Job item:
Could you give back the listing below exactly, every line included?
(Task inputs)
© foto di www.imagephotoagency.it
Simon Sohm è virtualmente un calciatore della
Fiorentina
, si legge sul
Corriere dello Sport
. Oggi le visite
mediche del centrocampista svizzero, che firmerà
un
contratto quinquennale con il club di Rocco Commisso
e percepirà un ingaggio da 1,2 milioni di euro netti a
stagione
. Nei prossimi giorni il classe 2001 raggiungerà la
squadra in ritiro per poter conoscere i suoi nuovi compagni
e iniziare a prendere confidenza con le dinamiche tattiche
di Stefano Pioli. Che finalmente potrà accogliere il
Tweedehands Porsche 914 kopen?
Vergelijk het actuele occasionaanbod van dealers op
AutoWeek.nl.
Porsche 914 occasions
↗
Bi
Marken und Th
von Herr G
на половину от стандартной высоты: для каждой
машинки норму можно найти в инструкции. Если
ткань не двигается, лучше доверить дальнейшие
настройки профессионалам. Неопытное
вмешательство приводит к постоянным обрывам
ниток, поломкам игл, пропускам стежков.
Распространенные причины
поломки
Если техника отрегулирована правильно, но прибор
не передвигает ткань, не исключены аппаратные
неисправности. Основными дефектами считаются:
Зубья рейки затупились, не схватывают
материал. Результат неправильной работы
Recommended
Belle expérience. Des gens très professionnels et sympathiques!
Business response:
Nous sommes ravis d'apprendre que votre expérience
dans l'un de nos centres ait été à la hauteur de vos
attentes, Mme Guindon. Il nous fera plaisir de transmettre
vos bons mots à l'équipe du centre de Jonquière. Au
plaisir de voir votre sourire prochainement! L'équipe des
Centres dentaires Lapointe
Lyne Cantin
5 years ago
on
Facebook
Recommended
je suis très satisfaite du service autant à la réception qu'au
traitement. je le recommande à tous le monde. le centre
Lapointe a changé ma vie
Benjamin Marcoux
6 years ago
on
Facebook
(End Task inputs)
Solution for this exercise:
© foto di www.imagephotoagency.it
Simon Sohm è virtualmente un calciatore della
Fiorentina
, si legge sul
Corriere dello Sport
. Oggi le visite
mediche del centrocampista svizzero, che firmerà
un
contratto quinquennale con il club di Rocco Commisso
e percepirà un ingaggio da 1,2 milioni di euro netti a
stagione
. Nei prossimi giorni il classe 2001 raggiungerà la
squadra in ritiro per poter conoscere i suoi nuovi compagni
e iniziare a prendere confidenza con le dinamiche tattiche
di Stefano Pioli. Che finalmente potrà accogliere il
Tweedehands Porsche 914 kopen?
Vergelijk het actuele occasionaanbod van dealers op
AutoWeek.nl.
Porsche 914 occasions
↗
Bi
Marken und Th
von Herr G
на половину от стандартной высоты: для каждой
машинки норму можно найти в инструкции. Если
ткань не двигается, лучше доверить дальнейшие
настройки профессионалам. Неопытное
вмешательство приводит к постоянным обрывам
ниток, поломкам игл, пропускам стежков.
Распространенные причины
поломки
Если техника отрегулирована правильно, но прибор
не передвигает ткань, не исключены аппаратные
неисправности. Основными дефектами считаются:
Зубья рейки затупились, не схватывают
материал. Результат неправильной работы
Recommended
Belle expérience. Des gens très professionnels et sympathiques!
Business response:
Nous sommes ravis d'apprendre que votre expérience
dans l'un de nos centres ait été à la hauteur de vos
attentes, Mme Guindon. Il nous fera plaisir de transmettre
vos bons mots à l'équipe du centre de Jonquière. Au
plaisir de voir votre sourire prochainement! L'équipe des
Centres dentaires Lapointe
Lyne Cantin
5 years ago
on
Facebook
Recommended
je suis très satisfaite du service autant à la réception qu'au
traitement. je le recommande à tous le monde. le centre
Lapointe a changé ma vie
Benjamin Marcoux
6 years ago
on
Facebook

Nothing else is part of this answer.